Excerpt
JEFFREY BROWN (Newshour): ......, a blockbuster drug goes generic, and patients, doctors and the pharmaceutical industry all have an interest.
Margaret Warner has the story.
MARGARET WARNER (Newshour): It's been the most profitable prescription drug in history, with many millions of people taking it over the last 14 years.
But, today, Lipitor, a so-called statin that lowers cholesterol levels, lost its patent protection, opening the door to low-cost generics. Lipitor accounted for more than $10 billion in worldwide sales last year for its manufacturer, Pfizer, and more than $130 billion over the patent's life. It's the first of several blockbuster drugs due to lose their patents in the next year.
Another excerpt
MARGARET WARNER: Now, Pfizer, though, is fighting back against generic competitors.
DR. JERRY AVORN, Harvard Medical School: Yes, they are.
It's really kind of like trying to hold back the tide, because, in six months, because of a variety of legal reasons, there will be many generic manufacturers. And, at that point, Pfizer can't keep fighting them all back.
I think what it's trying to do is just preserve whatever franchise it can in the waning months of its availability on the market. And, frankly, I would rather that all of that enormous creativity that they're showing in ways of dealing with this legally and through deals and economically were being spent on developing new products, rather than trying to figure out other ways to get people not to use the generic.
MARGARET WARNER: But explain what they're trying to do. It's quite a novel approach.

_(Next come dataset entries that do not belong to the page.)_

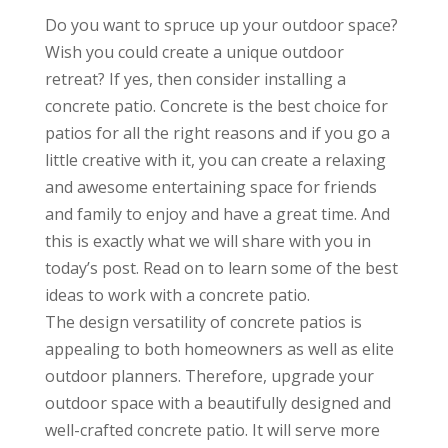
Do you want to spruce up your outdoor space?
Wish you could create a unique outdoor
retreat? If yes, then consider installing a
concrete patio. Concrete is the best choice for
patios for all the right reasons and if you go a
little creative with it, you can create a relaxing
and awesome entertaining space for friends
and family to enjoy and have a great time. And
this is exactly what we will share with you in
today’s post. Read on to learn some of the best
ideas to work with a concrete patio.
The design versatility of concrete patios is
appealing to both homeowners as well as elite
outdoor planners. Therefore, upgrade your
outdoor space with a beautifully designed and
well-crafted concrete patio. It will serve more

DR. JERRY AVORN: It involves arranging deals with prescription benefit management companies to not make the generic available. It involves making coupons available to patients to bring down the co-pay to get them to stay on Lipitor, as opposed to the generic.
It involves a variety of kind of side deals with insurers, with druggists, with anybody who's a player to try to desperately hang on to a couple more months of Lipitor use.
MARGARET WARNER: Now, is there not a debate about whether generics are -- quote -- "as good" or at least as reliably good as the brand name manufacturer, or do you consider that a settled point?
DR. JERRY AVORN: It's not subtle. And it should not be a debate. And it should not have been a debate for decades.
Generics are every bit as good as the brand name drugs. There's a lot of disinformation that gets spewed out there. It's not scientifically accurate information. All the data we have is that generics are every bit as good as the brand name products. They're held to the same high standards by FDA. They contain the exact same molecules in the exact same strength.
And I really wish that that old canard about generics don't work as well could be put to bed, because it hasn't been true, and it isn't true.
See, $Big-Pharma operating on greed. Anything (lie, cheat, back-door deals, etc) to make MORE money.